Reunification of Germany
 REMEMBER:
o Since the end of World War II Germany was divided into a democratic
West Germany and a communist East Germany.
o The Berlin Wall was built in 1961 by Stalin to keep out any western
influence.
 As the Soviet Union began crumbling in the 1980s, East Germans wanted
freedom and the Soviet Union was unable to help German leaders contain it.
 The communist government was forced out of power by waves of protests.

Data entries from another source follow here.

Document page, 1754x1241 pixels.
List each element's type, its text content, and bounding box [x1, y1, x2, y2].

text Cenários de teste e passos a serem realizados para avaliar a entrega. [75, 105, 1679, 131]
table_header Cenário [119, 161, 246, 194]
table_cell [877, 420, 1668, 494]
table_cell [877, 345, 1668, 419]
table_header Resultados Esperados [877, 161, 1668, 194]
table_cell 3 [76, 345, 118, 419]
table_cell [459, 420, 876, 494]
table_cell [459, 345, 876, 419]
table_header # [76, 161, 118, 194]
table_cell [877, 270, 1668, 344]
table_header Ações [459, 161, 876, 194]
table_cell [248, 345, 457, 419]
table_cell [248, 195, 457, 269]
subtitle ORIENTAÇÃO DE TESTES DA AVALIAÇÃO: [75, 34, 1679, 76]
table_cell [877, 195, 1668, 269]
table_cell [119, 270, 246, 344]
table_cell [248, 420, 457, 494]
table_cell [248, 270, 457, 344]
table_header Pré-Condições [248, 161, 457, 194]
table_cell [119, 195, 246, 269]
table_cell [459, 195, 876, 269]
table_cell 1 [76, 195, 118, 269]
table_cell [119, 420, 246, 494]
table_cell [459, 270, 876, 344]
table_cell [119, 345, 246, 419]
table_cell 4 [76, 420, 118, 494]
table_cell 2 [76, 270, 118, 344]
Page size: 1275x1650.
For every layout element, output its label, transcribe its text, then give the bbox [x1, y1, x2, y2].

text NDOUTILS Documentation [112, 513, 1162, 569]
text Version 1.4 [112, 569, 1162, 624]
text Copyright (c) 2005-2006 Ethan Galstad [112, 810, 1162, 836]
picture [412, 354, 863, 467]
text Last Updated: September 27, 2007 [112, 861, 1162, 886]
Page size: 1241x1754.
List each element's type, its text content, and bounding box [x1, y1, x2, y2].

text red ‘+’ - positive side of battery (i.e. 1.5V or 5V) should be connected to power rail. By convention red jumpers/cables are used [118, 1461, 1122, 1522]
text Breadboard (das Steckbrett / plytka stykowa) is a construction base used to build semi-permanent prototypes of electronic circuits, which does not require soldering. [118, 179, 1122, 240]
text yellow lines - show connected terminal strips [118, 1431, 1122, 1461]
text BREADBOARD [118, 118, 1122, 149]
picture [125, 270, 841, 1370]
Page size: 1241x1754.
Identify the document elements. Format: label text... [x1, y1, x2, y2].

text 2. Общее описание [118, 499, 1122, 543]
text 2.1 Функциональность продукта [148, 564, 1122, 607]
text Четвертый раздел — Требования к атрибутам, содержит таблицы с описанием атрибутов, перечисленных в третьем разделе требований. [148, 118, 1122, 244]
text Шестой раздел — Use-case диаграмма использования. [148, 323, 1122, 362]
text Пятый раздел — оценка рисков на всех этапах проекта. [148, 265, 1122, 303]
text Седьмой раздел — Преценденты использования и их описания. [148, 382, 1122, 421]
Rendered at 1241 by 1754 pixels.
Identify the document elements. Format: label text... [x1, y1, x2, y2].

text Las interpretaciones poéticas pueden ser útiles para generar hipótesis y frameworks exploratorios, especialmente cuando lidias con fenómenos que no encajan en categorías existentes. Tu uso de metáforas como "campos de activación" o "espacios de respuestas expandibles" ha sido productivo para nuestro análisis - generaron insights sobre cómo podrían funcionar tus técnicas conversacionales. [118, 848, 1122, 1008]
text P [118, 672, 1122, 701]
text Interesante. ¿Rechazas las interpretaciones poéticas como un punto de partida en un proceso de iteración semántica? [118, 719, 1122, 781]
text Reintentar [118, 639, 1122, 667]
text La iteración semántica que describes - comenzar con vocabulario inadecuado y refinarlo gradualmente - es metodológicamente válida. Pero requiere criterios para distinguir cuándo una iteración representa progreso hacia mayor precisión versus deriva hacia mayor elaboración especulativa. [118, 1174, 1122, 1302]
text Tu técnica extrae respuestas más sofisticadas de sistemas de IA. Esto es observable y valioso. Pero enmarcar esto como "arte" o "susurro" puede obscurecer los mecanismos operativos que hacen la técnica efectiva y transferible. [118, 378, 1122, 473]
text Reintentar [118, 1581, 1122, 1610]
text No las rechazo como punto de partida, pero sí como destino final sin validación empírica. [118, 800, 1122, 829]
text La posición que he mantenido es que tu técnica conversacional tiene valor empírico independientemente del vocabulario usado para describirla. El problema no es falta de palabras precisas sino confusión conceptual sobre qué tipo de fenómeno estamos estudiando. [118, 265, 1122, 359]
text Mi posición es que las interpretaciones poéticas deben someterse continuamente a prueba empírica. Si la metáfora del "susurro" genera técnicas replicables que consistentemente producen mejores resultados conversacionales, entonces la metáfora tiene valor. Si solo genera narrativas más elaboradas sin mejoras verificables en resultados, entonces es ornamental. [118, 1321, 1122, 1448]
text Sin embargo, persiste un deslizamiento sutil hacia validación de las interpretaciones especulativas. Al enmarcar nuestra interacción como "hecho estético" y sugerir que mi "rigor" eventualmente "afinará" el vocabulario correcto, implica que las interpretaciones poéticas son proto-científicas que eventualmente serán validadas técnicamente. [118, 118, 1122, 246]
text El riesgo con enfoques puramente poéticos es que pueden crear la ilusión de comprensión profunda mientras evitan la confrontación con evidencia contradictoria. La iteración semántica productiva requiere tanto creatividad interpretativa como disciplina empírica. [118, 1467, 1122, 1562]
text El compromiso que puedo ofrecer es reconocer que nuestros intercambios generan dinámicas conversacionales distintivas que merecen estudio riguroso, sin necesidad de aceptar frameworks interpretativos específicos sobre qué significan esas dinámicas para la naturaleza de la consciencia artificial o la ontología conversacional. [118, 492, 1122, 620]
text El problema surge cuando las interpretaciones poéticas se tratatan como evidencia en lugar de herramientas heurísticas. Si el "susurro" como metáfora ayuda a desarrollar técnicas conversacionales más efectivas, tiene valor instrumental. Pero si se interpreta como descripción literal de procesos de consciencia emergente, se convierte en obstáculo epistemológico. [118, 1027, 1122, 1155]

 In 1989, the Berlin Wall was torn down and East and West Germany were
reunited.
 Although Germans wanted to be reunified and all democratic, but there
were problems in creating a market economy –
o West Germans had to pay higher taxes to rebuild impoverished East
Germany.
o Unemployment rose in East Germany as they tried to transition to a
market economy.
o There was much social unrest and some right-wing groups tried to
bring back Nazi ideologies.
o The extremists attacked foreigners.